Patient safety is vital to healthcare, and it is the foundation of quality patient care. In essence, it is preventing errors and accidents that can harm the patient.
As CNAs who frequent the bedside and assist patients in their activities of daily living, patient safety is well in your hands. Alongside doctors and nurses who also have a fair share of this responsibility, CNAs like you are expected to keep patients from harm’s way in all possible ways.
Although many factors, such as understaffing, poor communication, and burnout, affect the way the staff can keep their patients safe, there are ways to prevent mishaps from happening and achieve favorable patient outcomes. The tips below should get you started.
1. Infection Control.
Did you know that nearly 1.7 million patients develop some form of infection two or more days after receiving care from a hospital or facility?
Healthcare-associated infections occur several days after admission, and this means that somewhere in their treatment timeline, there have been breaches in infection control protocols by staff. The sad part is that more than 98,000 of these patients succumb to these infections and die. And these tragedies don't have to happen.
Studies show that simply practicing universal precautions, the most basic of which is thorough handwashing, can lower these numbers, shorten hospital stays, lower healthcare costs, and ultimately save lives.
a. Practice hand hygiene.
To prevent healthcare-associated infections, handwashing and the use of hand sanitizers are vital to patient safety. These procedures significantly reduce the transmission of microorganisms and keep infectious diseases at bay.
Wash your hands thoroughly with soap and water for 30-40 seconds. Clean all surfaces including the palms, the back of the hand, the sides and tips of the fingers, and the wrists. Rinse and then dry your hands with a paper towel.
If, for some reason, you cannot wash your hands, use hand sanitizers that have at least 60% alcohol. Use an amount that is enough to cover all of your hands' surfaces and let it air dry completely.
Perform hand hygiene before and after seeing a patient, after using the toilet, before and after meals, and after handling contaminated materials.
b. Use a mask when you have colds.
When you still need to go to work even if you have a cough or a runny nose, you must wear a mask. A mask serves as a barrier to prevent the direct spread of microorganisms.
Remember that patients are somehow more vulnerable to infections because of their poor health condition. You can protect them and keep them safe by wearing a mask.

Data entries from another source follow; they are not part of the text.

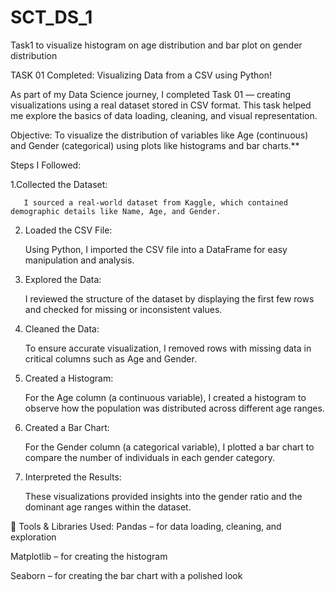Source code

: # SCT_DS_1
Task1 to visualize histogram on age distribution and bar plot on gender distribution

TASK 01 Completed: Visualizing Data from a CSV using Python!

As part of my Data Science journey, I completed Task 01 — creating visualizations using a real dataset stored in CSV format. This task helped me explore the basics of data loading, cleaning, and visual representation.

Objective:
    To visualize the distribution of variables like Age (continuous) and Gender (categorical) using plots like histograms and bar charts.**

Steps I Followed:


 1.Collected the Dataset:
 
       I sourced a real-world dataset from Kaggle, which contained demographic details like Name, Age, and Gender.
    
 2. Loaded the CSV File:
    
       Using Python, I imported the CSV file into a DataFrame for easy manipulation and analysis.

 4. Explored the Data:
    
       I reviewed the structure of the dataset by displaying the first few rows and checked for missing or inconsistent values.

 6. Cleaned the Data:
    
       To ensure accurate visualization, I removed rows with missing data in critical columns such as Age and Gender.

 8. Created a Histogram:
    
       For the Age column (a continuous variable), I created a histogram to observe how the population was distributed across different age ranges.

 10. Created a Bar Chart:
     
       For the Gender column (a categorical variable), I plotted a bar chart to compare the number of individuals in each gender category.

 12. Interpreted the Results:
     
       These visualizations provided insights into the gender ratio and the dominant age ranges within the dataset.

🔧 Tools & Libraries Used:
Pandas – for data loading, cleaning, and exploration

Matplotlib – for creating the histogram

Seaborn – for creating the bar chart with a polished look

c. Help patients perform hygiene measures, such as bathing and grooming.
Bathing and other hygiene measures help control the spread of bacteria and viruses that cause infections. Encourage the patients to wash their hands frequently, too.

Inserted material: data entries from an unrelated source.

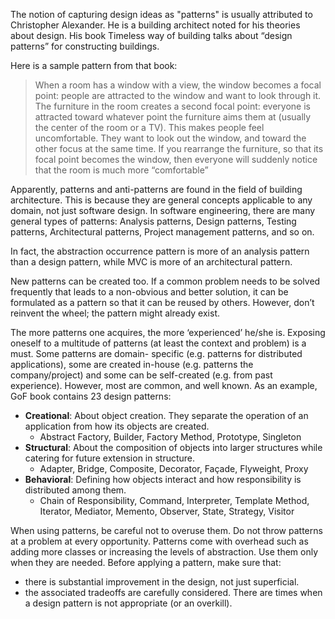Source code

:The notion of capturing design ideas as "patterns" is usually attributed to Christopher Alexander. He is a building architect noted for his theories about design. His book Timeless way of building talks about “design patterns” for constructing buildings.

Here is a sample pattern from that book:

> When a room has a window with a view, the window becomes a focal point: people are attracted to the window and want to look through it. The furniture in the room creates a second focal point: everyone is attracted toward whatever point the furniture aims them at (usually the center of the room or a TV). This makes people feel uncomfortable. They want to look out the window, and toward the other focus at the same time. If you rearrange the furniture, so that its focal point becomes the window, then everyone will suddenly notice that the room is much more “comfortable”

Apparently, patterns and anti-patterns are found in the field of building architecture. This is because they are general concepts applicable to any domain, not just software design. In software engineering, there are many general types of patterns: Analysis patterns, Design patterns, Testing patterns, Architectural patterns, Project management patterns, and so on.

In fact, the abstraction occurrence pattern is more of an analysis pattern than a design pattern, while MVC is more of an architectural pattern.

New patterns can be created too. If a common problem needs to be solved frequently that leads to a non-obvious and better solution, it can be formulated as a pattern so that it can be reused by others. However, don’t reinvent the wheel; the pattern might already exist.

The more patterns one acquires, the more ‘experienced’ he/she is. Exposing oneself to a multitude of patterns (at least the context and problem) is a must. Some patterns are domain- specific (e.g. patterns for distributed applications), some are created in-house (e.g. patterns the company/project) and some can be self-created (e.g. from past experience). However, most are common, and well known. As an example, GoF book contains 23 design patterns:

* **Creational**: About object creation. They separate the operation of an application from how its objects are created.
    * Abstract Factory, Builder, Factory Method, Prototype, Singleton
* **Structural**: About the composition of objects into larger structures while catering for future extension in structure.
    * Adapter, Bridge, Composite, Decorator, Façade, Flyweight, Proxy
* **Behavioral**: Defining how objects interact and how responsibility is distributed among them.
    * Chain of Responsibility, Command, Interpreter, Template Method, Iterator, Mediator, Memento, Observer, State, Strategy, Visitor               
    
When using patterns, be careful not to overuse them. Do not throw patterns at a problem at every opportunity. Patterns come with overhead such as adding more classes or increasing the levels of abstraction. Use them only when they are needed. Before applying a pattern, make sure that:
* there is substantial improvement in the design, not just superficial.
* the associated tradeoffs are carefully considered. There are times when a design pattern is not appropriate (or an overkill).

d. Clean your surroundings and disinfect surfaces.
As a nursing assistant, one of your primary responsibility is to keep the patient's immediate environment clean always. Give particular attention to visibly dirty items because they are highly contaminated. The toilet and frequently-touched surfaces must be cleaned and disinfected as well.

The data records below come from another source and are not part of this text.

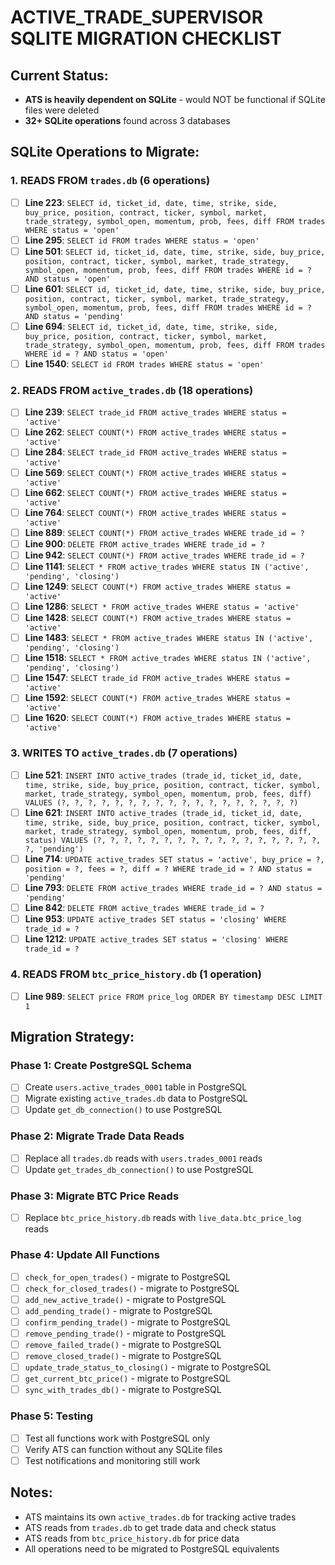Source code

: # **ACTIVE_TRADE_SUPERVISOR SQLITE MIGRATION CHECKLIST**

## **Current Status:**
- **ATS is heavily dependent on SQLite** - would NOT be functional if SQLite files were deleted
- **32+ SQLite operations** found across 3 databases

## **SQLite Operations to Migrate:**

### **1. READS FROM `trades.db` (6 operations)**
- [ ] **Line 223**: `SELECT id, ticket_id, date, time, strike, side, buy_price, position, contract, ticker, symbol, market, trade_strategy, symbol_open, momentum, prob, fees, diff FROM trades WHERE status = 'open'`
- [ ] **Line 295**: `SELECT id FROM trades WHERE status = 'open'`
- [ ] **Line 501**: `SELECT id, ticket_id, date, time, strike, side, buy_price, position, contract, ticker, symbol, market, trade_strategy, symbol_open, momentum, prob, fees, diff FROM trades WHERE id = ? AND status = 'open'`
- [ ] **Line 601**: `SELECT id, ticket_id, date, time, strike, side, buy_price, position, contract, ticker, symbol, market, trade_strategy, symbol_open, momentum, prob, fees, diff FROM trades WHERE id = ? AND status = 'pending'`
- [ ] **Line 694**: `SELECT id, ticket_id, date, time, strike, side, buy_price, position, contract, ticker, symbol, market, trade_strategy, symbol_open, momentum, prob, fees, diff FROM trades WHERE id = ? AND status = 'open'`
- [ ] **Line 1540**: `SELECT id FROM trades WHERE status = 'open'`

### **2. READS FROM `active_trades.db` (18 operations)**
- [ ] **Line 239**: `SELECT trade_id FROM active_trades WHERE status = 'active'`
- [ ] **Line 262**: `SELECT COUNT(*) FROM active_trades WHERE status = 'active'`
- [ ] **Line 284**: `SELECT trade_id FROM active_trades WHERE status = 'active'`
- [ ] **Line 569**: `SELECT COUNT(*) FROM active_trades WHERE status = 'active'`
- [ ] **Line 662**: `SELECT COUNT(*) FROM active_trades WHERE status = 'active'`
- [ ] **Line 764**: `SELECT COUNT(*) FROM active_trades WHERE status = 'active'`
- [ ] **Line 889**: `SELECT COUNT(*) FROM active_trades WHERE trade_id = ?`
- [ ] **Line 900**: `DELETE FROM active_trades WHERE trade_id = ?`
- [ ] **Line 942**: `SELECT COUNT(*) FROM active_trades WHERE trade_id = ?`
- [ ] **Line 1141**: `SELECT * FROM active_trades WHERE status IN ('active', 'pending', 'closing')`
- [ ] **Line 1249**: `SELECT COUNT(*) FROM active_trades WHERE status = 'active'`
- [ ] **Line 1286**: `SELECT * FROM active_trades WHERE status = 'active'`
- [ ] **Line 1428**: `SELECT COUNT(*) FROM active_trades WHERE status = 'active'`
- [ ] **Line 1483**: `SELECT * FROM active_trades WHERE status IN ('active', 'pending', 'closing')`
- [ ] **Line 1518**: `SELECT * FROM active_trades WHERE status IN ('active', 'pending', 'closing')`
- [ ] **Line 1547**: `SELECT trade_id FROM active_trades WHERE status = 'active'`
- [ ] **Line 1592**: `SELECT COUNT(*) FROM active_trades WHERE status = 'active'`
- [ ] **Line 1620**: `SELECT COUNT(*) FROM active_trades WHERE status = 'active'`

### **3. WRITES TO `active_trades.db` (7 operations)**
- [ ] **Line 521**: `INSERT INTO active_trades (trade_id, ticket_id, date, time, strike, side, buy_price, position, contract, ticker, symbol, market, trade_strategy, symbol_open, momentum, prob, fees, diff) VALUES (?, ?, ?, ?, ?, ?, ?, ?, ?, ?, ?, ?, ?, ?, ?, ?, ?, ?)`
- [ ] **Line 621**: `INSERT INTO active_trades (trade_id, ticket_id, date, time, strike, side, buy_price, position, contract, ticker, symbol, market, trade_strategy, symbol_open, momentum, prob, fees, diff, status) VALUES (?, ?, ?, ?, ?, ?, ?, ?, ?, ?, ?, ?, ?, ?, ?, ?, ?, ?, 'pending')`
- [ ] **Line 714**: `UPDATE active_trades SET status = 'active', buy_price = ?, position = ?, fees = ?, diff = ? WHERE trade_id = ? AND status = 'pending'`
- [ ] **Line 793**: `DELETE FROM active_trades WHERE trade_id = ? AND status = 'pending'`
- [ ] **Line 842**: `DELETE FROM active_trades WHERE trade_id = ?`
- [ ] **Line 953**: `UPDATE active_trades SET status = 'closing' WHERE trade_id = ?`
- [ ] **Line 1212**: `UPDATE active_trades SET status = 'closing' WHERE trade_id = ?`

### **4. READS FROM `btc_price_history.db` (1 operation)**
- [ ] **Line 989**: `SELECT price FROM price_log ORDER BY timestamp DESC LIMIT 1`

## **Migration Strategy:**

### **Phase 1: Create PostgreSQL Schema**
- [ ] Create `users.active_trades_0001` table in PostgreSQL
- [ ] Migrate existing `active_trades.db` data to PostgreSQL
- [ ] Update `get_db_connection()` to use PostgreSQL

### **Phase 2: Migrate Trade Data Reads**
- [ ] Replace all `trades.db` reads with `users.trades_0001` reads
- [ ] Update `get_trades_db_connection()` to use PostgreSQL

### **Phase 3: Migrate BTC Price Reads**
- [ ] Replace `btc_price_history.db` reads with `live_data.btc_price_log` reads

### **Phase 4: Update All Functions**
- [ ] `check_for_open_trades()` - migrate to PostgreSQL
- [ ] `check_for_closed_trades()` - migrate to PostgreSQL
- [ ] `add_new_active_trade()` - migrate to PostgreSQL
- [ ] `add_pending_trade()` - migrate to PostgreSQL
- [ ] `confirm_pending_trade()` - migrate to PostgreSQL
- [ ] `remove_pending_trade()` - migrate to PostgreSQL
- [ ] `remove_failed_trade()` - migrate to PostgreSQL
- [ ] `remove_closed_trade()` - migrate to PostgreSQL
- [ ] `update_trade_status_to_closing()` - migrate to PostgreSQL
- [ ] `get_current_btc_price()` - migrate to PostgreSQL
- [ ] `sync_with_trades_db()` - migrate to PostgreSQL

### **Phase 5: Testing**
- [ ] Test all functions work with PostgreSQL only
- [ ] Verify ATS can function without any SQLite files
- [ ] Test notifications and monitoring still work

## **Notes:**
- ATS maintains its own `active_trades.db` for tracking active trades
- ATS reads from `trades.db` to get trade data and check status
- ATS reads from `btc_price_history.db` for price data
- All operations need to be migrated to PostgreSQL equivalents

2. Anticipate your patient's needs.
Knowing your patients well can be your ticket to keeping them safe from falls and other accidents. If, for example, you have a patient who drinks a lot of water after meals, schedule toileting about half an hour later. This strategy prevents them from tripping and falling as they hurry to get to the toilet.
3. Communicate effectively.
Many errors happen because of poor communication among staff and between the healthcare team and the patient. If a request is unclear, or if you have doubts about it, do not hesitate to verify it first before carrying it out.
Also, part of effective communication is listening. Listening and paying attention to patient concerns can promote patient safety. Allowing the patient to speak up encourages them to say if something doesn't feel or look right. Comments such as these are red flags for possible errors and signal that you need to probe further.
4. Use checklists.
Checklists are the healthcare team's universal language for task completion. It simplifies what still needs to be done, especially if things get complicated during a shift. Checklists help ensure patient safety by preventing harm caused by missed or repeated procedures.
5. Take care of yourself to avoid burnout.
Constant stress and exhaustion weaken one's decision-making abilities and open doors for mistakes while providing care. Studies show that burnout significantly compromises patient safety, so it is important to take care of your physical health and your mental and emotional wellbeing, too.
As part of the healthcare team, your contribution to patient safety truly matters because you are with the patient most of the time. If you have a keen eye, you'd see potential problems even before they happen. Knowing how to keep a patient safe at all times says that you are highly competent and responsible.